Auto: The auto index fell 2.8% in April as partial lockdowns impacted domestic sales. Shares of Maruti Suzuki and Hero MotoCorp fell 6% and 3% respectively during the month. On the financial side, while Maruti and Hero Motocorp posted revenue growth of over 30% in the last quarter of FY21, their profitability was affected. Now, with Covid restrictions and voluntary plant closures by original equipment manufacturers, volume recovery could be affected, although the sale of passenger vehicles and tractors would find support through kharif seedlings and the bumper crop of rabi.
Analysts are wary of certain sectors. Retail, hospitality and aviation will take some time to recover from the effect of Covid, says Jasani of HDFC Securities. These sectors had shown a strong recovery from the ebb of the first wave with business reaching nearly 70 percent of pre-Covid levels, but the second wave dented their prospects.

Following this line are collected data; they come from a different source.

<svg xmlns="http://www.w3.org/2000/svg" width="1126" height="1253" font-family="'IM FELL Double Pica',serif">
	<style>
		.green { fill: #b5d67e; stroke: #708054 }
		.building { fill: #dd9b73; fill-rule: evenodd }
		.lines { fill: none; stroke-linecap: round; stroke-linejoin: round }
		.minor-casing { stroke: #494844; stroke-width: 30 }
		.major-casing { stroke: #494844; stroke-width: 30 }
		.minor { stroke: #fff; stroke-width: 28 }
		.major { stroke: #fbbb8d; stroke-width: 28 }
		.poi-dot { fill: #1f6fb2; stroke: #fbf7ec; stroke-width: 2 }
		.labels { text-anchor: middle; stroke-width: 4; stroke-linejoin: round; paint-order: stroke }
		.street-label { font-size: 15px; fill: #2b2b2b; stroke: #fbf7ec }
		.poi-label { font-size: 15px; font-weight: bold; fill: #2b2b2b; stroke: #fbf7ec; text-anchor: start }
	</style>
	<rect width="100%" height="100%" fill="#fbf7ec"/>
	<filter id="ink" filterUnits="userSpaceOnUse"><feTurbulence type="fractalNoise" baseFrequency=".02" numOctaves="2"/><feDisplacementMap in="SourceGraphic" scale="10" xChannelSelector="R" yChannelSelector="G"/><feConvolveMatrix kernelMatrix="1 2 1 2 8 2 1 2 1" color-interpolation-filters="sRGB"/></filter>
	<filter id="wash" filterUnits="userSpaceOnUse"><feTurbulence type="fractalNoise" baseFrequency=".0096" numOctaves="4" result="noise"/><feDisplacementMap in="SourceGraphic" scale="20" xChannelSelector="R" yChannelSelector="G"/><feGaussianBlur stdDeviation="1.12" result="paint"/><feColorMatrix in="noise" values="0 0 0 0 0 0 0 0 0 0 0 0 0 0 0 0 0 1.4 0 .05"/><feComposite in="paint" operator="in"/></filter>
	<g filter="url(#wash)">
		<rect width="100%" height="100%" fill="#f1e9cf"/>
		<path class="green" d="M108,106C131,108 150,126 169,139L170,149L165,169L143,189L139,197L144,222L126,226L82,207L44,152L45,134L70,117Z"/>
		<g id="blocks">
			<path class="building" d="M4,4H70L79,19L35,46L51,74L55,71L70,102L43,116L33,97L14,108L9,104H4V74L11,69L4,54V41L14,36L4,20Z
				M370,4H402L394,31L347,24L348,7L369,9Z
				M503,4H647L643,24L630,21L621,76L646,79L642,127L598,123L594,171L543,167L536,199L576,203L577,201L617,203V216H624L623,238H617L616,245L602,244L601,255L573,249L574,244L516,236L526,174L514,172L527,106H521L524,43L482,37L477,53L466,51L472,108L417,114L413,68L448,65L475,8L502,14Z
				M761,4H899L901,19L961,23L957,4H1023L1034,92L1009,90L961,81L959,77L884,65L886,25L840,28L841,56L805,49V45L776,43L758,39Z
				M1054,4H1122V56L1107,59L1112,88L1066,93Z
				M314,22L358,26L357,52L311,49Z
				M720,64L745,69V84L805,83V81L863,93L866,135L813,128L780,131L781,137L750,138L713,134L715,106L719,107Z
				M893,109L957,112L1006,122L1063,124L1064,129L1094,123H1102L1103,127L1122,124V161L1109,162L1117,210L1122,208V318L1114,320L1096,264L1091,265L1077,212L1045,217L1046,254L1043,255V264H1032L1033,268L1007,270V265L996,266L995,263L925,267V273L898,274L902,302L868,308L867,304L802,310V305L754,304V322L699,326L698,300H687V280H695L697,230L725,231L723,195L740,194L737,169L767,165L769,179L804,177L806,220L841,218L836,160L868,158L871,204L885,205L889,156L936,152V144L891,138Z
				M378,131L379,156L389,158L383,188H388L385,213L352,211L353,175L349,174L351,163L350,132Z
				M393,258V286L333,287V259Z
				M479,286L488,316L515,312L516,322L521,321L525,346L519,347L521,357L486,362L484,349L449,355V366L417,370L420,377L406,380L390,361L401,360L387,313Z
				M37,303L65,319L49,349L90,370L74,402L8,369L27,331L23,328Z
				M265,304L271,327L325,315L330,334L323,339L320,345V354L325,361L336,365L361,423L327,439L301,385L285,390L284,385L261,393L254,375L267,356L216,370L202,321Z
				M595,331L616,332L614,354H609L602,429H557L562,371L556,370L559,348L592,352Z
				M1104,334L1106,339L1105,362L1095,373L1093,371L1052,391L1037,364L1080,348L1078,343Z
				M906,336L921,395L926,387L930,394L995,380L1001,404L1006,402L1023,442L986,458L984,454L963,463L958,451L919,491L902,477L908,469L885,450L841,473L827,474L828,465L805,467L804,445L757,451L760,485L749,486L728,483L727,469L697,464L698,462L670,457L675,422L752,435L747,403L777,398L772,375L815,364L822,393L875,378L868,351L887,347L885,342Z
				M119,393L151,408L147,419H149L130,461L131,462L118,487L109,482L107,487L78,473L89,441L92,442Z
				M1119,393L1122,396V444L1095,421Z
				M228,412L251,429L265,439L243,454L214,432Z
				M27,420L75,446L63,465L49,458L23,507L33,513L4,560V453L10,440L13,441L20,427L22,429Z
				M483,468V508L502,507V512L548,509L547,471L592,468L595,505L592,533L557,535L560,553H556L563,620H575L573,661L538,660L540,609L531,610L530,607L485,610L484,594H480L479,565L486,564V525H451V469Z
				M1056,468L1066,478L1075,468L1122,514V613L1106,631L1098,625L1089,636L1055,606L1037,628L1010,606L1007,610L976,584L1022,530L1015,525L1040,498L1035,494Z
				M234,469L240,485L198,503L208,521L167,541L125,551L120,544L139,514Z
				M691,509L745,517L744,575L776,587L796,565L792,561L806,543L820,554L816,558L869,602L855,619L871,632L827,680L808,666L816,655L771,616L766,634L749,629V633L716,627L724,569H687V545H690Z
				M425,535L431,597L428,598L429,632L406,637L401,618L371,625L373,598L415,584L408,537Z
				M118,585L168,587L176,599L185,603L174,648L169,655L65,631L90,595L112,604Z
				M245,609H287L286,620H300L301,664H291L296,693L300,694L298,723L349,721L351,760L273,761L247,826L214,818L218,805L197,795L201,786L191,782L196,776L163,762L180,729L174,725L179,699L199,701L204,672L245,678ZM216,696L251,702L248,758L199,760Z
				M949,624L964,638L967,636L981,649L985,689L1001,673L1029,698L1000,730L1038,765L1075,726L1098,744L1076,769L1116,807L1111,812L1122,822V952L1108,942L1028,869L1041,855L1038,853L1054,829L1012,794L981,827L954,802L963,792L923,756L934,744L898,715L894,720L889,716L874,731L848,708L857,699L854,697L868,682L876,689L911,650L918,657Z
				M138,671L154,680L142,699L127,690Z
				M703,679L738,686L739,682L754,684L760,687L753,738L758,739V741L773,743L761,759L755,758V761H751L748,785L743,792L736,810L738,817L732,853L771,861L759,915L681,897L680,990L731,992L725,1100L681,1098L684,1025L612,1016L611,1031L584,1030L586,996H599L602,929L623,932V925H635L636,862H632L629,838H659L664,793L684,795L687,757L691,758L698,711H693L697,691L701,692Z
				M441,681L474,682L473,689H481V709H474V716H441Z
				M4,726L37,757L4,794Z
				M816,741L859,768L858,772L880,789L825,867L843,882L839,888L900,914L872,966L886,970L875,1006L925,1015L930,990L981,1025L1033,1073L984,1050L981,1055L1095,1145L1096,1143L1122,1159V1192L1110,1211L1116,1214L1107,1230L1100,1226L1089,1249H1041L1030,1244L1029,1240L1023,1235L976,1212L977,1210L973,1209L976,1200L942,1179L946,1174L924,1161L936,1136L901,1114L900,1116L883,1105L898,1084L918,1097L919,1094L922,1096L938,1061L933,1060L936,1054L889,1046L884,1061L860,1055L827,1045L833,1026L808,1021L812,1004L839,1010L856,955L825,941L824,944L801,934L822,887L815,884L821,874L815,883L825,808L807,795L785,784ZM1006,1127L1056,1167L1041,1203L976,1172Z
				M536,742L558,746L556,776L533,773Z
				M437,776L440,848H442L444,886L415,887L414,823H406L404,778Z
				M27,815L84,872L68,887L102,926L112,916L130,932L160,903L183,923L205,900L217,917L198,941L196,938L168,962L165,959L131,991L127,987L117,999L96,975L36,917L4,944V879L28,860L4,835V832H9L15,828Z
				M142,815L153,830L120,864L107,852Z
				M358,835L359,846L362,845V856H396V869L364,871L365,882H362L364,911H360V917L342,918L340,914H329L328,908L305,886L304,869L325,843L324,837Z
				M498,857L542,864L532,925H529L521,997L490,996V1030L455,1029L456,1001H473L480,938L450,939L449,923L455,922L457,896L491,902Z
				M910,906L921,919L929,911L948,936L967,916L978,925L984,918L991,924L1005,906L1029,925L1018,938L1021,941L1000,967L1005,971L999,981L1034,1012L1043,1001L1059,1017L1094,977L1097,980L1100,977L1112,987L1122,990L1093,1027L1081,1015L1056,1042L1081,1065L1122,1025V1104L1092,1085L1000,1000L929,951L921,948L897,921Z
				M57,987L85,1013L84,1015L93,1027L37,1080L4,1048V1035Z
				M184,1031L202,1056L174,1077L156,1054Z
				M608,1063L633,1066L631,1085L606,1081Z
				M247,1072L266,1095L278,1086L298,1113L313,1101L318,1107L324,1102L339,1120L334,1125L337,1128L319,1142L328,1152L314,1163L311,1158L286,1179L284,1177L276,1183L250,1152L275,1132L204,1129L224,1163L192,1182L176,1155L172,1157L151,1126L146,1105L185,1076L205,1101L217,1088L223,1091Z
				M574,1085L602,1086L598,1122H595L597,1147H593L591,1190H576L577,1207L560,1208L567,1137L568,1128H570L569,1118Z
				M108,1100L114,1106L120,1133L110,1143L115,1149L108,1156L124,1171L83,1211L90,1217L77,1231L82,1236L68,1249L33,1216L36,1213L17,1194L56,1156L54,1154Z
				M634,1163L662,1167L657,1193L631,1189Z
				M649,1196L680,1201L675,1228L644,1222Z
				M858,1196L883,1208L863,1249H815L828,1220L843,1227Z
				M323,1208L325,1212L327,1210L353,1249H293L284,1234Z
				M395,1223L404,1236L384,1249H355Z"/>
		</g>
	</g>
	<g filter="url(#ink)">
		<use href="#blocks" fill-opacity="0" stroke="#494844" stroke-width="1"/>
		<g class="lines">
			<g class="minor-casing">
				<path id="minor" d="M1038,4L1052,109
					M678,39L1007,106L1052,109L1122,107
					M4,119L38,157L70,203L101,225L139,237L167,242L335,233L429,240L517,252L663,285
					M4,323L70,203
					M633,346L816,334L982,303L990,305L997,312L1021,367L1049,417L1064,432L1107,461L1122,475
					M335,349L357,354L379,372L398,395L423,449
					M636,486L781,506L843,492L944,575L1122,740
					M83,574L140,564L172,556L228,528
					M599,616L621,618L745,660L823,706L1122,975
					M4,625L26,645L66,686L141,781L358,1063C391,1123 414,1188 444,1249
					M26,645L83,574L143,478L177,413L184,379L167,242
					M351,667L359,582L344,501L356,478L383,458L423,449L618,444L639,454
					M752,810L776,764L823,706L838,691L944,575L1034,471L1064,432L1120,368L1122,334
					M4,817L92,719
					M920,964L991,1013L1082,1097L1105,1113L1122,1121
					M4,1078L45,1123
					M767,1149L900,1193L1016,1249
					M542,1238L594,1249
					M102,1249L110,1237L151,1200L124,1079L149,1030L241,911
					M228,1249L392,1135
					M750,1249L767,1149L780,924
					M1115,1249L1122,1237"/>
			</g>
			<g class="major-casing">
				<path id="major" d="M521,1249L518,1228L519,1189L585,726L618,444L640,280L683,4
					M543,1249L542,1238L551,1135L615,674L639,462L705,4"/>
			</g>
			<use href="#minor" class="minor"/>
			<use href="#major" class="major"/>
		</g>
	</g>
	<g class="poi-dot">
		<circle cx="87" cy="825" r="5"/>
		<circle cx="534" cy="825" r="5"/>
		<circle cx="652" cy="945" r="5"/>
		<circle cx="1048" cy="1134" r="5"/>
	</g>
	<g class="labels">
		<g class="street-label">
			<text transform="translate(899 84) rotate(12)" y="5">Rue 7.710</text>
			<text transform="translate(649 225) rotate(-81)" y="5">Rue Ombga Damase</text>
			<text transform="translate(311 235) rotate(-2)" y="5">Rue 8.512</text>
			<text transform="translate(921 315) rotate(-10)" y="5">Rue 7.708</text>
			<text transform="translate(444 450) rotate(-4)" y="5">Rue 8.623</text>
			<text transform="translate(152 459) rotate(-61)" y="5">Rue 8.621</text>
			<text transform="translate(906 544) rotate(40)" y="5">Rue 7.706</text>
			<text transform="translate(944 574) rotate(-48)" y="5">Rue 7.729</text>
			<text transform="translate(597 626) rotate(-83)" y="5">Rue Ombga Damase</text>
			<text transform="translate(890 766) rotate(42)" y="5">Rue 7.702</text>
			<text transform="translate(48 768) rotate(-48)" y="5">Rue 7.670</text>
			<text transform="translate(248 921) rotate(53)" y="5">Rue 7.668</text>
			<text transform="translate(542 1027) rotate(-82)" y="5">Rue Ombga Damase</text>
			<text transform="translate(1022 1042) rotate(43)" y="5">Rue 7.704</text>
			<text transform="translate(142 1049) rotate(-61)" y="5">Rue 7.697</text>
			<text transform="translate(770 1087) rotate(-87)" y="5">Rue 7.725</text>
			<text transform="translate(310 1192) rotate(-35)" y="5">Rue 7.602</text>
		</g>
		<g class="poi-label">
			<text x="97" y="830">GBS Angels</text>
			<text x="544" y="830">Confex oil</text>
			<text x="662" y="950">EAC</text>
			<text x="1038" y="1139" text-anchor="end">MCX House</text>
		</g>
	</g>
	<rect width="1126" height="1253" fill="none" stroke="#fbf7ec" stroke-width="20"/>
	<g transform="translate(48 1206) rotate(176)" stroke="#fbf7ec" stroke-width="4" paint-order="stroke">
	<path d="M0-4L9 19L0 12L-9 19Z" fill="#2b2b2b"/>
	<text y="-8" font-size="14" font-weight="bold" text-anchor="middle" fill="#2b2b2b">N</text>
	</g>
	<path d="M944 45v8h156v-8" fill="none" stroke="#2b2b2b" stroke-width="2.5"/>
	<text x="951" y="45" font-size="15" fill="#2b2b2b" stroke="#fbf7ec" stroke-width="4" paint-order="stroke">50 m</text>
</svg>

Real estate is another area where we could see some uncertainty due to partial lockdowns, according to Garg of CapitalVia Global Research. Chaturvedi of Reliance Securities says the asset quality of banks and NBFCs with significant exposure to MSMEs, MFIs and unsecured loans could once again fall into a cloud. The BSE Bankex corrected 12.3 percent from the high, topping the 7.3 percent drop in the Sensex. Large-cap bank stocks, including HDFC Bank and ICICI Bank, with more diversified income streams corrected 10-14% from their 52-week highs, while lenders such as Bandhan, IndusInd and AU Small Finance, are more exposed to business loans. , utility vehicle loans, property loans and microfinance loans, are down 18 to 30 percent. Likewise, Mahindra & Mahindra Financial Services and L&T Finance Holdings – with a relatively higher share of vulnerable loans – fell by more than 25 percent. A report from Emkay Research estimates that for large banks such as ICICI, Axis, Kotak Mahindra, HDFC and SBI, achieving adjusted book value (ABV) will be a near non-event (
With the long-term economic outlook looking good, all sectors should win. But now is the right time to have a balanced portfolio of new economy and old economy sectors, as both should benefit, says Nair of LKP Securities. “In the short term, a few sectors like Financials could underperform due to the issue of NPA and FMCG / consumer goods due to high valuations,” he adds.
But growth opportunities will remain intact in sectors with good long-term prospects due to increased public spending and economic recovery.